Énoncé du problème:
Recopiez intégralement et à l'identique l'extrait consacré à la reconnaissance du cercle BDS à l'ULB.

Suite à la demande de la faculté de médecine de réexaminer le dossier de reconnaissance du cercle BDS (boycott, désinvestissement et sanctions), le conseil d’administration de l’Université libre de Bruxelles (ULB), réuni le 2 juillet 2012, a décidé de solliciter l’avis du Centre pour l’égalité des chances.
Le malaise était grand depuis que le l’ULB a voté la reconnaissance du cercle BDS-ULB. Pour de nombreux membres du corps académique, le dossier présenté par les initiateurs de ce cercle était mince et contenait trop d’éléments confus, voire incohérents.
Après avoir examiné les liens entretenus par BDS-ULB et le mouvement international de boycott d’Israël dont il se réclame, certains professeurs ont compris que cette campagne de boycott prôné sur le campus de l’ULB contenait des éléments inacceptables au regard des statuts de l’ULB et de la loi belge.

Données présentées:

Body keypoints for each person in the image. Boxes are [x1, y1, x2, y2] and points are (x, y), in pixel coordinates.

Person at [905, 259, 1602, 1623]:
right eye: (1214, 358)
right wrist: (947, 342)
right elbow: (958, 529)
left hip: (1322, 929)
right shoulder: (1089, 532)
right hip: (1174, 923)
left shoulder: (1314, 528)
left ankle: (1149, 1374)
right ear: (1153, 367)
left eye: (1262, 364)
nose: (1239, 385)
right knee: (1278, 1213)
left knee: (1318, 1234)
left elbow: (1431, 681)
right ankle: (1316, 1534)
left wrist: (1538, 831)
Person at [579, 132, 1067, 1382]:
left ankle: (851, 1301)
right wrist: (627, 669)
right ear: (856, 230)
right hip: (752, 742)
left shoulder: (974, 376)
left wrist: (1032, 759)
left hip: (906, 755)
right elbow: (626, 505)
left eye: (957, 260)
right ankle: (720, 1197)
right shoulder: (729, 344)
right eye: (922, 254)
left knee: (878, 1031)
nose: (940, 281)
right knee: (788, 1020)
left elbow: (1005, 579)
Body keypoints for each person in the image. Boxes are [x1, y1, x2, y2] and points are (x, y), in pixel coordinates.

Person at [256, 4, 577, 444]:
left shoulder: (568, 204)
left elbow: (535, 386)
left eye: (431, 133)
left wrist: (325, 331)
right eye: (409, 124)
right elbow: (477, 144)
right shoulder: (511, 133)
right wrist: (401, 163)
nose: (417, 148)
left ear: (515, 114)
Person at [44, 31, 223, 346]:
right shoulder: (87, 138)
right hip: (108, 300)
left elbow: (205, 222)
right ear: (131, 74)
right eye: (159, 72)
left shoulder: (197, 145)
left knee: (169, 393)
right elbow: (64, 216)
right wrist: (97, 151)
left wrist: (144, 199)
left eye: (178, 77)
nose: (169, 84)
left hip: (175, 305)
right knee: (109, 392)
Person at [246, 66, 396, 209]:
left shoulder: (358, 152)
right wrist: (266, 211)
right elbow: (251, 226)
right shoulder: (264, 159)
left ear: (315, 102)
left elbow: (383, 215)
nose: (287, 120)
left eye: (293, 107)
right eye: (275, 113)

Problème résolu:
Suite à la demande de la faculté de médecine de réexaminer le dossier de reconnaissance du cercle BDS (boycott, désinvestissement et sanctions), le conseil d’administration de l’Université libre de Bruxelles (ULB), réuni le 2 juillet 2012, a décidé de solliciter l’avis du Centre pour l’égalité des chances.
Le malaise était grand depuis que le l’ULB a voté la reconnaissance du cercle BDS-ULB. Pour de nombreux membres du corps académique, le dossier présenté par les initiateurs de ce cercle était mince et contenait trop d’éléments confus, voire incohérents.
Après avoir examiné les liens entretenus par BDS-ULB et le mouvement international de boycott d’Israël dont il se réclame, certains professeurs ont compris que cette campagne de boycott prôné sur le campus de l’ULB contenait des éléments inacceptables au regard des statuts de l’ULB et de la loi belge.